84% of health facilities in the Gaza Strip have been demolished completely or too severely damaged to continue operations, due to Israeli bombardment and attacks over the past four months.
Many of these are free health clinics operated by The United Nations Refugee and Works Agency (UNRWA).
The United Nations Refugee and Works Agency, despite recent Israeli attempts to discredit it, has been the longest-running aid agency operating in Palestine, having been founded by the United Nations in 1949, just one year after the UN partition plan allowed the state of Israel to be constructed on what had been Palestinian land. UNRWA has served over 4,750,000 Palestinian refugees over four generations.
In a post on the “X” platform Friday, UNRWA published footage showing the destruction of civilian infrastructure in the Strip, including many of its health centers.
UNRWA noted that in addition to the damage to health care facilities, more than 70% of all civilian infrastructure had been “destroyed or severely damaged,” and stressed that “no place is safe”.

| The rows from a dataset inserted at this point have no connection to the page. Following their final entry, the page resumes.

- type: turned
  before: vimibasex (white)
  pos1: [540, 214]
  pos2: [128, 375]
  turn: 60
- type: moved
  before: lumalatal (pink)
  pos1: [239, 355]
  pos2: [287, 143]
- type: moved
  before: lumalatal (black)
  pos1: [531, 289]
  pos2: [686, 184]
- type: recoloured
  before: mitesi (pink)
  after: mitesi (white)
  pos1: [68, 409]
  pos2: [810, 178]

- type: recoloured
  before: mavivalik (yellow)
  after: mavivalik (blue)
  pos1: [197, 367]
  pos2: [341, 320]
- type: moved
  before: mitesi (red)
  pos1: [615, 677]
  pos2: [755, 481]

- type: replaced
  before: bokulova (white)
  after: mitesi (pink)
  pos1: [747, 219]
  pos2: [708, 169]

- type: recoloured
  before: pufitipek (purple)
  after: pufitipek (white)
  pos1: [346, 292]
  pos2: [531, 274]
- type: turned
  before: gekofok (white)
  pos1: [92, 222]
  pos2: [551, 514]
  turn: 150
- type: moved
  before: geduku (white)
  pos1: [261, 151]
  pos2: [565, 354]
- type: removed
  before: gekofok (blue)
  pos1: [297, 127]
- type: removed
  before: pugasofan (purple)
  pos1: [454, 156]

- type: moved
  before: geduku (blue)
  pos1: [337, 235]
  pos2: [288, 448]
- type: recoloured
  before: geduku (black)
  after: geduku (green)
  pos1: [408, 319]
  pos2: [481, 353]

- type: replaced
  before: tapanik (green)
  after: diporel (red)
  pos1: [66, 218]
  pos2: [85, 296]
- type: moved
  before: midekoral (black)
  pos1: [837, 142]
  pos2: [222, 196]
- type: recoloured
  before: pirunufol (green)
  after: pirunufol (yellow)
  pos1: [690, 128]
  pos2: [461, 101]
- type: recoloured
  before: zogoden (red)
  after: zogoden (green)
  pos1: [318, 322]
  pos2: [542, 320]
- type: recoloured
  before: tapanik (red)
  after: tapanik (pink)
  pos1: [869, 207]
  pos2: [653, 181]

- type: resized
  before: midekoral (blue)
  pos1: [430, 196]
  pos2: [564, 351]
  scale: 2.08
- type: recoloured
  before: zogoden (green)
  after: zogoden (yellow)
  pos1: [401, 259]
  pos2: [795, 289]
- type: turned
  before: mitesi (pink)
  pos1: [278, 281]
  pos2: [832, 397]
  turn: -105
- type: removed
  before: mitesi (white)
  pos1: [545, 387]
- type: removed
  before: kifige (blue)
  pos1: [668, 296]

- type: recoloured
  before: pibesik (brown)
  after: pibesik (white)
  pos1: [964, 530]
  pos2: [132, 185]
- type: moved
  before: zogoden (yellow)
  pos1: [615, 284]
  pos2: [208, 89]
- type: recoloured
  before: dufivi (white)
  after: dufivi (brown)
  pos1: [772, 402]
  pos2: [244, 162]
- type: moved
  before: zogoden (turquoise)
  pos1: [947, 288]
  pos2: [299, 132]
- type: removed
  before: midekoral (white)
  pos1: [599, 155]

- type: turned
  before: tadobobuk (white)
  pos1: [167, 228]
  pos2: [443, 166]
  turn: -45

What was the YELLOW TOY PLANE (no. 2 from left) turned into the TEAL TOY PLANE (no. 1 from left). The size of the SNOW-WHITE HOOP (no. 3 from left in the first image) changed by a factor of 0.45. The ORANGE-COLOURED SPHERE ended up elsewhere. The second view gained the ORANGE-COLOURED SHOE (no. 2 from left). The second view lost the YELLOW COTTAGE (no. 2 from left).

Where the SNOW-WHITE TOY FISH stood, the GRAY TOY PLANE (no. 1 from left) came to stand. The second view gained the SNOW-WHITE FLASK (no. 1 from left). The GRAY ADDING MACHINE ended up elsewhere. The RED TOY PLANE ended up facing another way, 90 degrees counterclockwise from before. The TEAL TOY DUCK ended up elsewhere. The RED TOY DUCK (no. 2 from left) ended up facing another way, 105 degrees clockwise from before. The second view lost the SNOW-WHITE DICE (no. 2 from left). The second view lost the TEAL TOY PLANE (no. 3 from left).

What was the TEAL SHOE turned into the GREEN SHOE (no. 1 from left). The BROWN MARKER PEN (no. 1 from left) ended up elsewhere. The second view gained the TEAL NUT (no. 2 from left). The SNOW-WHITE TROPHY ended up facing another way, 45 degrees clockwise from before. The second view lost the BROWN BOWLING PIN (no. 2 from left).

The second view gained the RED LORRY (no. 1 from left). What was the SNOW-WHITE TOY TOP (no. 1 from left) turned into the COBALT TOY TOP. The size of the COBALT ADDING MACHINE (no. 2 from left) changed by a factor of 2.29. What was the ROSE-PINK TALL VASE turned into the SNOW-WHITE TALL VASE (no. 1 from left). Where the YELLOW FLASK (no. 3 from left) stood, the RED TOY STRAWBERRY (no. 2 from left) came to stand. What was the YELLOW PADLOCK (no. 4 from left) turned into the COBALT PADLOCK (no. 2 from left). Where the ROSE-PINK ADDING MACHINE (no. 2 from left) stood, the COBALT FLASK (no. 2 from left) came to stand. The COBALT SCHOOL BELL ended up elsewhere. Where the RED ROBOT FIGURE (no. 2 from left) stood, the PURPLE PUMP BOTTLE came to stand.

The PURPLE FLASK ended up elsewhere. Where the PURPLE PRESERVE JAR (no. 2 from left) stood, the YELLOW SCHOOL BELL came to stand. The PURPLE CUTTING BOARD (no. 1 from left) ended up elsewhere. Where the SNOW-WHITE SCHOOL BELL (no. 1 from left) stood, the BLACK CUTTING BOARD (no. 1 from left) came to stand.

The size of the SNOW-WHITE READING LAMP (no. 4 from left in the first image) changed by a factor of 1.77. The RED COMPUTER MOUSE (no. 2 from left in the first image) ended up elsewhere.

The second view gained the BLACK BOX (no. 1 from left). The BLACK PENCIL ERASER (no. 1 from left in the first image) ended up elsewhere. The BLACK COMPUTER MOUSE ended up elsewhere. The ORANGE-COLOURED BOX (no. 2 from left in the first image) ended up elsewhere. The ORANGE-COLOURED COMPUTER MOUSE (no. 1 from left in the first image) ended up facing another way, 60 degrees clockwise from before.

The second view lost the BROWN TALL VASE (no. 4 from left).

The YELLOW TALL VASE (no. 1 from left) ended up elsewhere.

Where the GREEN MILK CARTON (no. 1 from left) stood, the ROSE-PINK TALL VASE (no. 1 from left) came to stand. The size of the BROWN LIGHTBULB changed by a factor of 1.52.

This most recent assessment comes as the Middle East Eye released a report about an Israeli game in Tel Aviv which mocks the Israeli assaults on hospitals and encourages players to “disguise themselves as Palestinians and make their way to a set that emulates Gaza’s al-Shifa hospital.
“In a fictional version of the hospital’s emergency room, the players use pretend guns to shoot at fake Palestinian fighters attacking them through the windows.
“From there, the players must enter a tunnel below the mock al-Shifa, where their mission is to neutralise a chemical bomb bound for Tel Aviv.
“‘Fauda: Explosive Lab’ is an “escape room” in Tel Aviv, Israel, based on the controversial Israeli Netflix show Fauda. Participants in the game pay to pretend to be Israeli agents sent to Gaza.”
This mockery is especially disturbing given Israel’s actual assault on Al-Shifa Hospital, which crippled Gaza’s largest health facility while revealing none of the claimed ‘tunnels’ and ‘Hamas headquarters’ that had been Israel’s justification for the assault at the time.
In November, when the attack on al-Shifa took place (and since then, there have been dozens of additional assaults on hospitals, including Friday’s invasion of al-Nasser Hospital in Khan Younis), the chief of the World Health Organization was unequivocal: “The world cannot stand silent while hospitals, which should be safe havens, are transformed into scenes of death, devastation, and despair.”
In the three months since, although the world has not entirely stood silent, Israeli attacks on hospitals have continued unabated with no repercussions.